Governments across the world and most notably in the United Kingdom have put a lot of store in the practise of deradicalising those caught on the fringes of jihad activity. In the UK the PREVENT programme and its associated CHANNEL scheme are the main vehicles for deradicalisation or attempted deradicalisation. Of those referred to the PREVENT programme by those with a PREVENT duty such as teachers, police officers, nursery workers and other employees in both the public and private sectors, 44% of the concerns were about Islam related terror and extremism whereas 18% were referred because of concerns over far right extremism. The vast majority of those caught up in PREVENT are Muslims either plotting jihad and who are likely to become more extreme if not diverted.
There is much debate about the effectiveness of deradicalisation when it comes to jihadis. Some believe that it may work and has worked whereas others, such as myself, wonder how on earth a deradicalisation process can compete against a command to kill non-Muslims that these jihadis say come from their deity Allah?
If deradicalisation works then all well and good, but it has to work all the time and work every time. A failure of the deradicalisation process could, as happened in the Philippines back in January of this year, cause a massive loss of life.
According to a report on Fox News (h/t ROP), a husband and wife team carried out a suicide bombing of a church in the town of Jolu in Suly province.

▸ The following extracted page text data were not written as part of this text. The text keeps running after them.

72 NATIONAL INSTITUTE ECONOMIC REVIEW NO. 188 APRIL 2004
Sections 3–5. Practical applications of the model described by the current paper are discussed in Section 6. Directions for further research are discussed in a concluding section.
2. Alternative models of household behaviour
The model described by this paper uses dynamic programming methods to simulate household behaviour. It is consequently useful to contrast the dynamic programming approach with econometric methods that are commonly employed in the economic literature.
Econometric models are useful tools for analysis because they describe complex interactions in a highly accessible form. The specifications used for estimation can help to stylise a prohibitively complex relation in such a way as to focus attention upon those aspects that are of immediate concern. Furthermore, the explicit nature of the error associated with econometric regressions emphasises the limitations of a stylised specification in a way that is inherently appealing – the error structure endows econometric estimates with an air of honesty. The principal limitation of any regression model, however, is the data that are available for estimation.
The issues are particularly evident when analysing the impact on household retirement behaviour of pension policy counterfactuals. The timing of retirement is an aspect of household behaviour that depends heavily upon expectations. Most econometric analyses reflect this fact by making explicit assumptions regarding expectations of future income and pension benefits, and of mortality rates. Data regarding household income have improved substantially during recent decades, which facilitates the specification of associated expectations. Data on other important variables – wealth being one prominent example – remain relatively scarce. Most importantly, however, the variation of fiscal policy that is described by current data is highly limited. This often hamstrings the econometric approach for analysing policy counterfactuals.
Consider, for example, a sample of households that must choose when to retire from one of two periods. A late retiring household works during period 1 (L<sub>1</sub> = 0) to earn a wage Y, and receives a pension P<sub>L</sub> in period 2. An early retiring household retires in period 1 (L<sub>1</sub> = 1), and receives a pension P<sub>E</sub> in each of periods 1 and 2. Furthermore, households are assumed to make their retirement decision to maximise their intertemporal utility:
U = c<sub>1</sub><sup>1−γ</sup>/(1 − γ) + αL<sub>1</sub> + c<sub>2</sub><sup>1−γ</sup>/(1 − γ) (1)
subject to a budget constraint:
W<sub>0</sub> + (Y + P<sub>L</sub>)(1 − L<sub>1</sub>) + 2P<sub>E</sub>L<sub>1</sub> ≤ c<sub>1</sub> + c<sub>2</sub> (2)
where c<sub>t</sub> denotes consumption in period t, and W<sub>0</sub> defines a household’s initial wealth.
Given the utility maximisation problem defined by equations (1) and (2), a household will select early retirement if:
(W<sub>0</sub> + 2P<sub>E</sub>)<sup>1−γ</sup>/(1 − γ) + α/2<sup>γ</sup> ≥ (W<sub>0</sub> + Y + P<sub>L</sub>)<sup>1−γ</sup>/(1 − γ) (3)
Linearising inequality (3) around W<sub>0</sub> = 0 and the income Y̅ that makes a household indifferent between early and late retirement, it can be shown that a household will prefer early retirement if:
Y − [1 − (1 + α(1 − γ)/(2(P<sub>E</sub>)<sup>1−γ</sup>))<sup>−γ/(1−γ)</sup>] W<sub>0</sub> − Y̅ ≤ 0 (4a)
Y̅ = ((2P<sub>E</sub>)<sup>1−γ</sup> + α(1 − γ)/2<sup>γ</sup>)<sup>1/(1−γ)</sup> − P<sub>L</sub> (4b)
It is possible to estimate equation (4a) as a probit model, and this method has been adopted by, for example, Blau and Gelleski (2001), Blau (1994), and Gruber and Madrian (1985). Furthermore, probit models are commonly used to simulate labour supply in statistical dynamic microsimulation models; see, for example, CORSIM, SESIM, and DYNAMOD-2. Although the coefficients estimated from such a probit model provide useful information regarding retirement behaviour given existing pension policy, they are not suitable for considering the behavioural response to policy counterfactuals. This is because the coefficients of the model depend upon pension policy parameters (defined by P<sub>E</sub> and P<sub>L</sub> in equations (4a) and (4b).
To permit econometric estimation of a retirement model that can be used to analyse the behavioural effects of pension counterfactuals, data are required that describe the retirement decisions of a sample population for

The bomb, which was targetted at the Cathedral of Our Lady of Mount Carmel, killed twenty people and injured over one hundred others.
This atrocity was perpetrated by this man and woman who had already gone through a deradicalisation process organised by the Philippine government after the couple had been stopped at an airport in the country trying to get themselves and their children to Syria. It is believed that the couple were heading for ISIS controlled territory, as other jihadists from the Philippines and surrounding countries have done. This airport stop brought the couple, Rullie Rian Zeke and his wife, Ulfah Handayani Saleh, to the attention of the security authorities and were referred for deradicalisation.
This deradicalisation process did not work and people died as a result. This should give us a lot to worry about. If deradicalisation did not work in a country that is known to have some human rights problems and where those problematical to the government are not really handled that gently, how is it ever going to work in a more ‘rule of law’ country like the UK? I very much doubt that the sort of deradicalisation support programmes that exist in the UK and which divert participants into sport, employment and education and which have a ‘social work’ approach, will do that much to deter the rabid supporter of jihad. It is much more likely, human nature being what it is, that the determined and motivated participant, one who wants to game the system, will parrot the answers that the trainers and management of the Channel programme want to hear whilst continuing to hold views that include ‘kill the kufar’.
What happened in the Philippines shows what happens when deradicalisation fails. This pair of savages were considered by the Philippines’s government and law enforcement to no longer represent a security or terror problem. They were released back into the community after the course and quite quickly it seems, got recruited by ISIS operatives and carried out the attack on the Cathedral.
If deradicalisation can fail so badly in the Philippines then it can fail here and in other countries where deradicalisation has been seen as a panacea for curing the disease of Islamic extremism and jihad.
Given the likely reluctance of the overwhelmingly Liberal (sic) Left types doing the reporting, I suspect that they massively under-report Muslims and massively over-report people as being dangerously right-wing. The qualification for the latter probably being a slight preference for Brexit.